County Court, Manchester
The County Court in Quay Street, Manchester, England, a Georgian townhouse. It was the home of the politician and reformer Richard Cobden and subsequently the site of Owen's College, the forerunner of the University of Manchester. It was used in Victorian times as a courthouse. In origin it is a townhouse of the 1770s, "the best preserved Georgian house in the [city] centre". The house is of "brick with a late nineteenth century doorcase". It was designated a Grade II* listed building on 3 October 1974. The interior is not original.
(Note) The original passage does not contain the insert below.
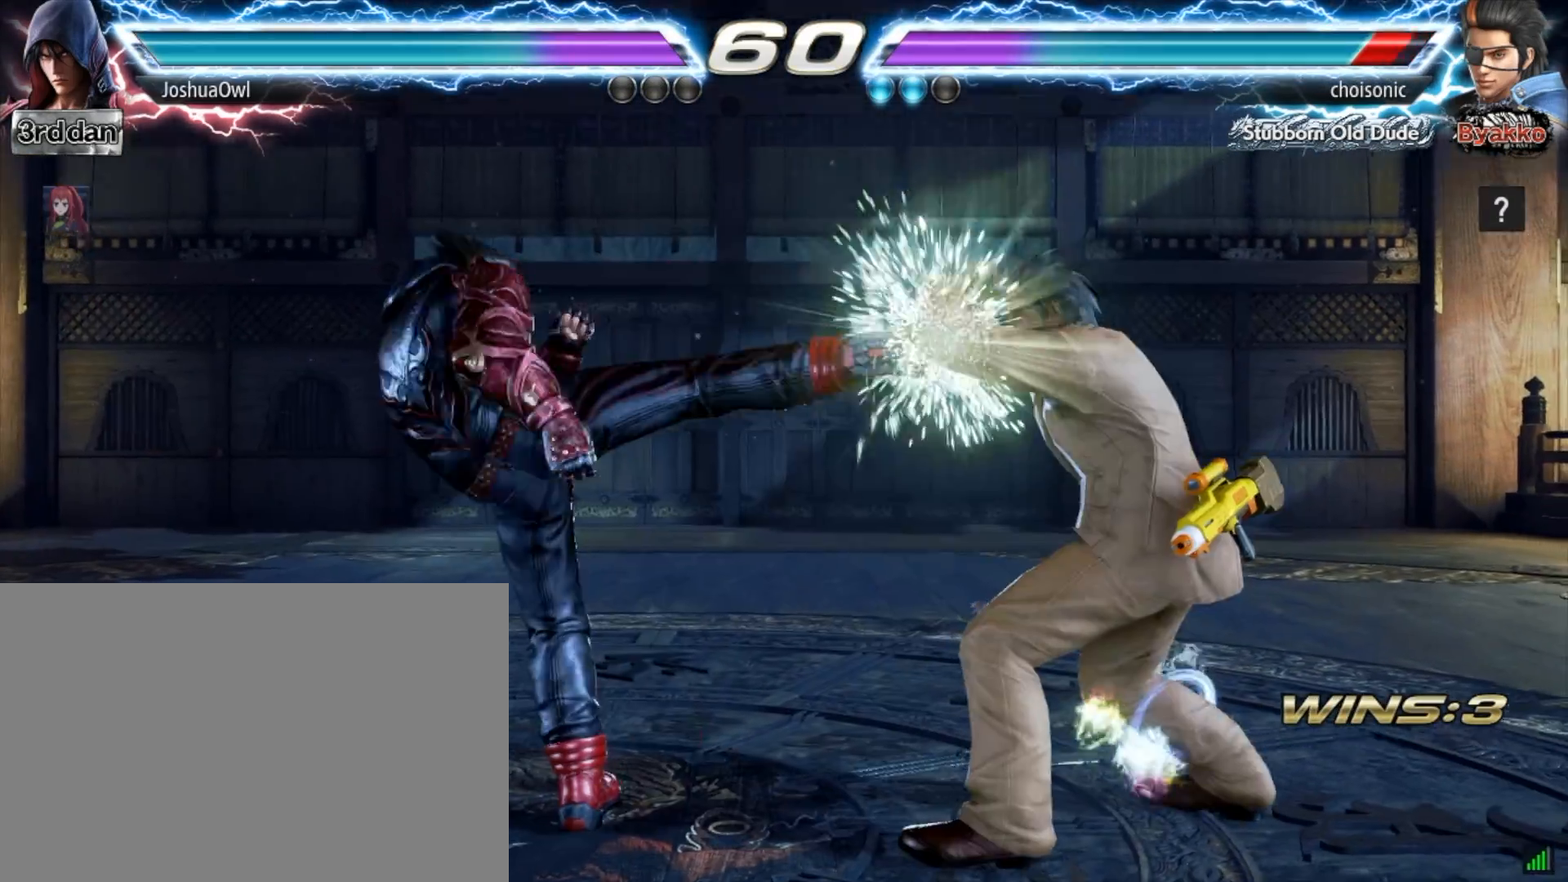
{"buttons": ["DPAD_LEFT"], "right_stick": "center", "events": [[267, "DPAD_LEFT", "down"], [401, "DPAD_LEFT", "up"], [501, "DPAD_LEFT", "down"]]}
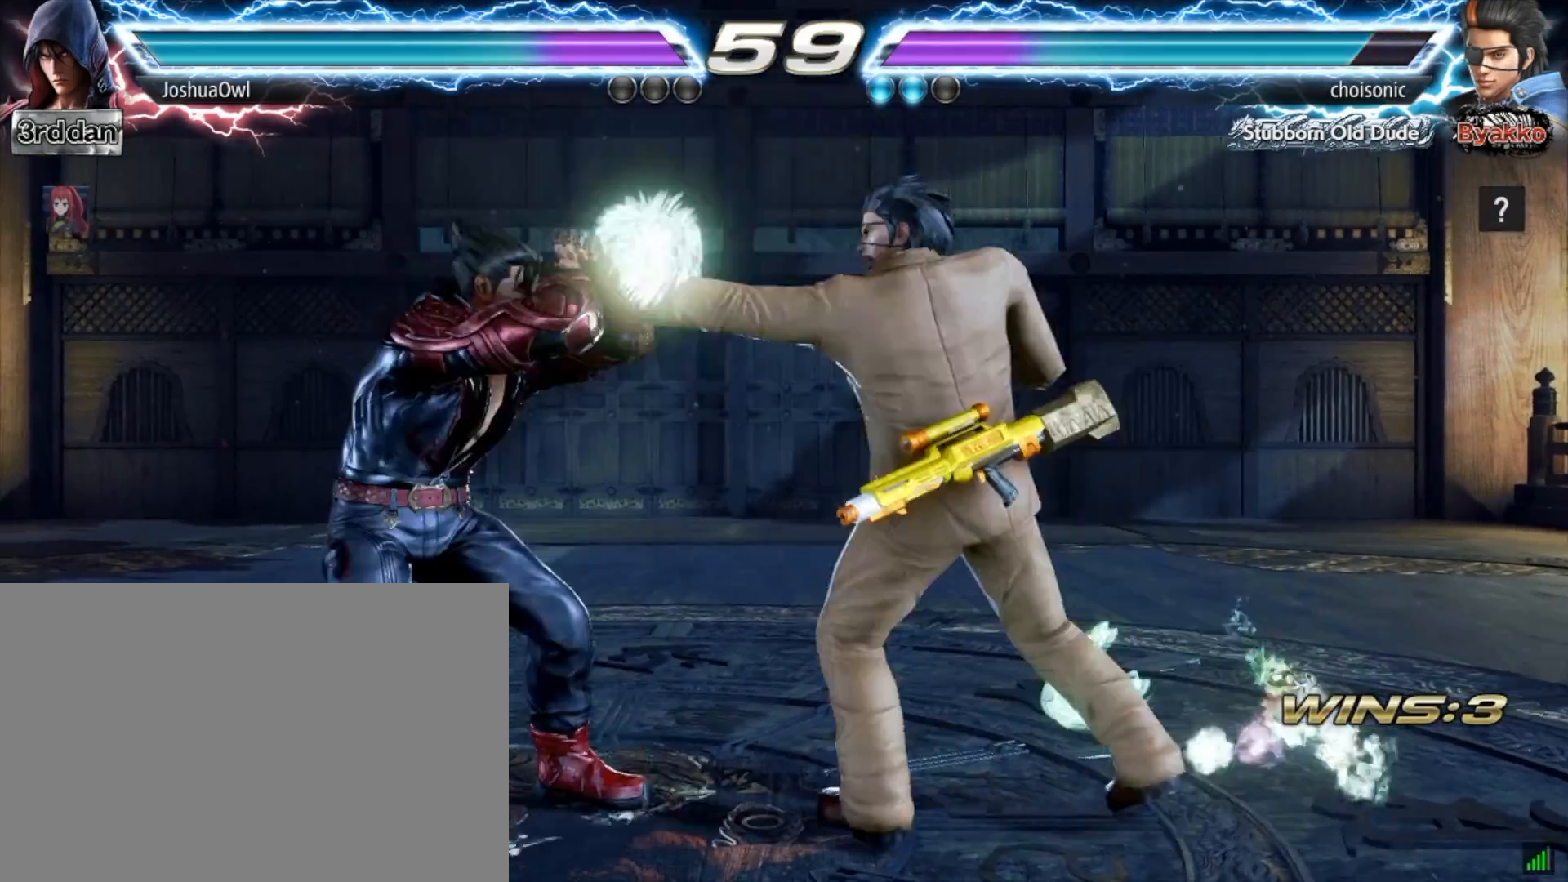
{"buttons": [], "right_stick": "center", "events": [[100, "DPAD_LEFT", "up"], [166, "DPAD_LEFT", "down"], [267, "DPAD_LEFT", "up"], [333, "DPAD_LEFT", "down"], [467, "DPAD_LEFT", "up"]]}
Richard Cobden lived at the house from 1836 to 1850, and it was his base during the years he acted as the main spokesman for the Anti-Corn Law League. A statue of him, together with one of his fellow reformers John Bright, stands in Albert Square. The house subsequently became the site of Owens College, which, together with the Royal Manchester School of Medicine, became the University of Manchester in 1872. When the university moved to its present site on Oxford Road in 1873, the building was bought for use as Manchester's County Court, which opened in 1878. By the 1970s the building had become badly decayed, and first the courts and then the administrative offices were relocated. The court was closed in 1990. It was subsequently purchased for use as a set of barristers' chambers and has been comprehensively refurbished, with much of its original Georgian decor restored.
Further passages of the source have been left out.